Rachael Pells is helped to virtually experience “the feelies” (Micha Theiner)

I’m in a helicopter flying high above New York City. A gust of wind from the chopper’s engine blows hair in my face and the sound of the rotors is deafening. A thousand feet below me is Times Square, and the thought of falling is making my stomach flip.

And then ... I remove my virtual reality (VR) headset and come back to earth with a bump. I’m in a room not much bigger than a cupboard, in a cemetery in east London.

This is multi-sensory cinema, or “the feelies” as its creators like to call it – a movie screening tailored to stimulate the viewer’s senses of touch, taste, smell and movement.
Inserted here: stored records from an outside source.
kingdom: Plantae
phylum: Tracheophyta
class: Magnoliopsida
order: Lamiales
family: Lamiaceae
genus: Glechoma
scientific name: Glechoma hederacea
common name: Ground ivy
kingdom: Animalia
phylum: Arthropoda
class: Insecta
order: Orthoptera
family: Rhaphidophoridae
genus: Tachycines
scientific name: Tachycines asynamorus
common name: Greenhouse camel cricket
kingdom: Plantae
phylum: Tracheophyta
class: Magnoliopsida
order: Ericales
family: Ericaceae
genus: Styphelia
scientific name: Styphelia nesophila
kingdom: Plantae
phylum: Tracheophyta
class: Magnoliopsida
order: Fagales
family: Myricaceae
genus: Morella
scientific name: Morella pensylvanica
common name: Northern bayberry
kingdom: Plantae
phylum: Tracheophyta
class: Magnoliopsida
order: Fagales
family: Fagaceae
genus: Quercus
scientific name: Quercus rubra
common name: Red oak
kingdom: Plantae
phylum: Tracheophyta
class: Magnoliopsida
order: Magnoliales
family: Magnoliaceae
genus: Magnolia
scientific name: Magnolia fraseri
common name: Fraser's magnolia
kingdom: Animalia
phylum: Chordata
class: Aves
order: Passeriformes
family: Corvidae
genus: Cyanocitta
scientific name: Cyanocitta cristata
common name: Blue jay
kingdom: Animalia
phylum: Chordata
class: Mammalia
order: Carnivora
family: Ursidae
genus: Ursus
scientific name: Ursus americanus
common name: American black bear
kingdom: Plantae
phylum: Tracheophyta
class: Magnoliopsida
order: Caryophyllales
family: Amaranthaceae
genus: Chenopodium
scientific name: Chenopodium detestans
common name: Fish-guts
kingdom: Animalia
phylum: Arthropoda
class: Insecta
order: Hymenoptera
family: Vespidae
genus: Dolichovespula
The phrase was coined by the English author Aldous Huxley, who, in his dystopian novel Brave New World, predicted the advent of real-time sensory cinema – the logical progression from the two dimensional “talkies” that defined cinema for much of the 20th century.

"A second film, Clouds over Sidra thrusts me into the heart of Jordan’s Za’atari refugee camp, and evokes very different emotions"

The “feelie” concept has been brought to life at the Shuffle festival, an arts and science event being held in Tower Hamlets Cemetery Park this week. Created by Shuffle with researchers from Oxford University’s Crossmodal Research Laboratory, the Wellcome Trust and Vrse.works, the makers of the VR experience in my headset, the multi-sensory experience allows viewers to visit two very different parts of the world: New York city and a refugee camp in Jordan.

Watching a “feelie” involves some strange rituals. Relieved of all possessions, the viewer is met by the “master of ceremonies”. A set of VR goggles is placed on your head and you are led blindly to your seat.

Within seconds the film begins and I am in New York face to face with JR, a mysterious French artist who flyposts massive black-and-white images in public spaces. He narrates a story about one of his installations which I’m soon able to see from the air after a helicopter plucks me off the street and propels me skywards.

At one point I find myself standing on the edge of Manhattan’s Flatiron building, a sensation that makes me gasp. I’m sure I’m about to fall, but the invisible team of sensory technicians hold me back.

"I’m in a helicopter flying high above New York City. A gust of wind from the chopper’s engine blows hair in my face and the sound of the rotors is deafening."

A second film, Clouds over Sidra thrusts me into the heart of Jordan’s Za’atari refugee camp, and evokes very different emotions. Seated in the camp with the smell of baking bread in my nostrils, I can turn in any direction – a full 360 degrees – to see the people and the buildings.

Grace Boyle, the Shuffle festival’s science director, says multi-sensory cinema is “pushing the boundaries of storytelling”. “People have become desensitised by traditional 2D film,” she said. “This is the next logical step and brings to light the best aspects of being human.”

Charles Michel, an experimental psychologist at the Crossmodal Research Lab, says the exciting thing about the Feelies is that it is one of the first examples of multi-sensory cinema involving “the more emotional senses of smell and touch”.

“The future of cinema really is about transporting people to different realities, even making them part of the action,” he said. “The arts have often been aimed at stimulating one or two of our senses, when reality is composed of at least five. I think the more multi-sensory the arts become, the more we’ll be able to experience mind-blowing stuff.”